County commission Chairman Wendall Kessler signed the documents Wednesday closing the deal with the Bank of Newington for 76.89 acres off Highway 21 between Rincon and Springfield.

“I never thought this would happen,” said an elated and appreciative Effingham County Recreation and Parks director Clarence Morgan. “It’s one of the best days in the history of Effingham County recreation.”

The bank, in turn, donated $10,000 to the county for a scoreboard at the planned recreation complex. The bank also is reserving one acre for future use, possibly a small branch or an automated teller machine. The county paid $900,000 for the 75.89-acre total, and the bank actually took a loss on the land, Kessler pointed out.

“They are a very real partner with us in getting this done,” he said.

Bank of Newington president Harry Sheppard and vice president Tripp Sheppard acknowledged how much business their firm has done in Effingham over the years.

“Effingham County has been good to us,” Tripp Sheppard said.

A final master plan for the property is close to being completed, Morgan and Kessler said. The county also is in discussions to buy two adjoining parcels that would stretch the land available for the recreation complex to Ralph Rahn Road. The other two tracts, about 42 acres in all, will take the land for the complex to nearly 118 acres, if commissioners approve the purchase. Kessler said he intends to put the issue before his fellow commissioners at their Jan. 6 meeting.

“Number one, we’ve got to acquire other pieces of property,” Kessler said. “If the board approves, they’ll close by the end of January. Then we’ll know the footprint of the property and we can finalize our master plan. In conjunction with this, we’ll have a very fine facility.”

Since the county first broached its plans to buy the property off Highway 21, Morgan and Kessler said the reaction they’ve gotten has been overwhelmingly positive.

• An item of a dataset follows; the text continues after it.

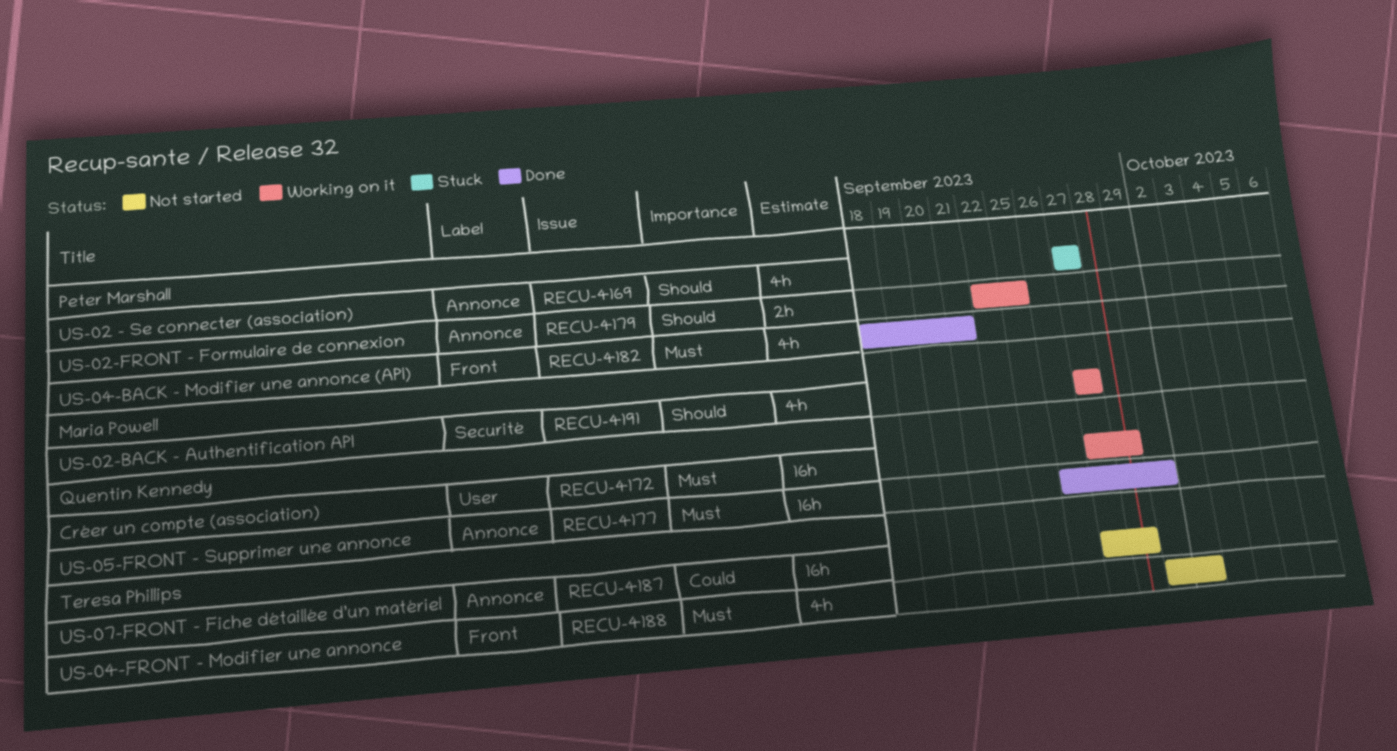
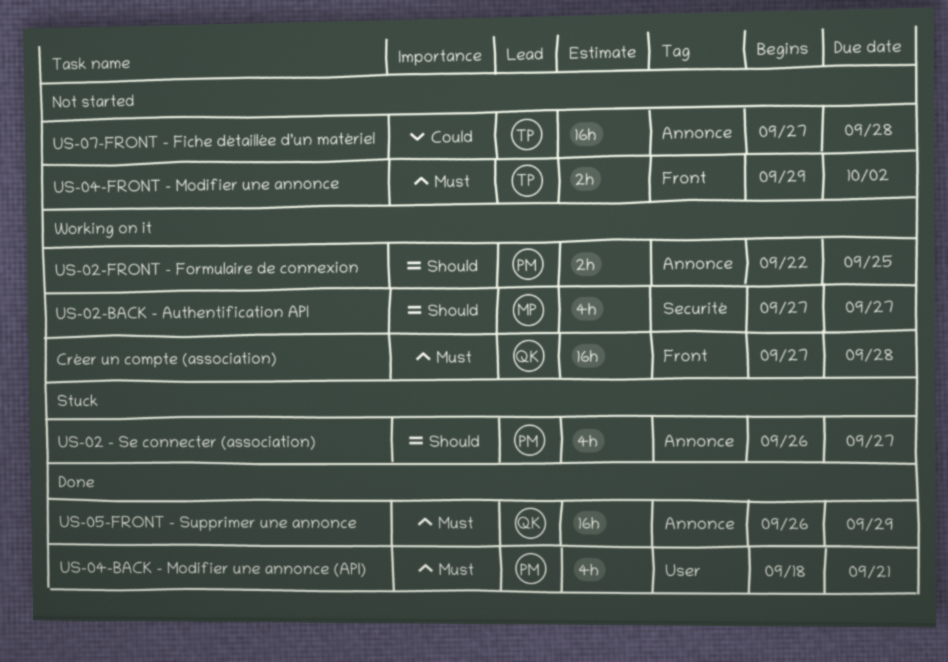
Créer un compte (association), label: User -> Front
US-02 – Se connecter (association), start: Sep 27 -> Sep 26
US-04-BACK – Modifier une annonce (API), label: Front -> User
US-04-FRONT – Modifier une annonce, estimate: 4h -> 2h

“The important thing is I have had people stop me on the street and say this is a good thing,” Kessler said. “I think it’s a catalyst for good things.”

Said Morgan: “People you don’t think know anything about recreation come up and say what a good thing this is. With these two tracts, more can be done.”

The first phase likely will include five baseball/softball fields and a gymnasium, Morgan said. Once it’s built, the central recreation complex will take the place of the ECRP’s oldest facility on Highway 119. The 119 complex will remain in use for practices.

County officials hope they can attract large tournaments, bringing in more visitors to Effingham.

“We want this to be a tournament destination,” Kessler said. “This is going to be a catalyst for growth.”

The main purpose for the complex, though, will be games in ECRP leagues. CHA Sports and the county have been working on a master plan that could eventually include more than a dozen baseball and softball fields, covered and lighted batting cages, two soccer and two football fields, picnic pavilions, restrooms, concessions, parking and an American with Disabilities Act-compliant playground.

The key to making all those items come to fruition, however, will be the passage of another special purpose local option sales tax. The next SPLOST could come up for a vote in March 2016, and Morgan believes having the central recreation complex on the ballot could persuade voters to back a renewal of SPLOST.

“Recreation has helped pass SPLOST,” he said. “It’s something they can benefit from, and their kids and grandkids can benefit from.”
“They see things are going to happen,” Kessler said. “This is long overdue.”

The chairman didn’t say work on the tracts will begin as soon as the county takes possession of all the land it has in its sights. But he averred the land won’t be idle for long.

“You’re going to see movement,” he declared. “I can’t tell you how much. We don’t intend to acquire the property and let it sit there for three years.”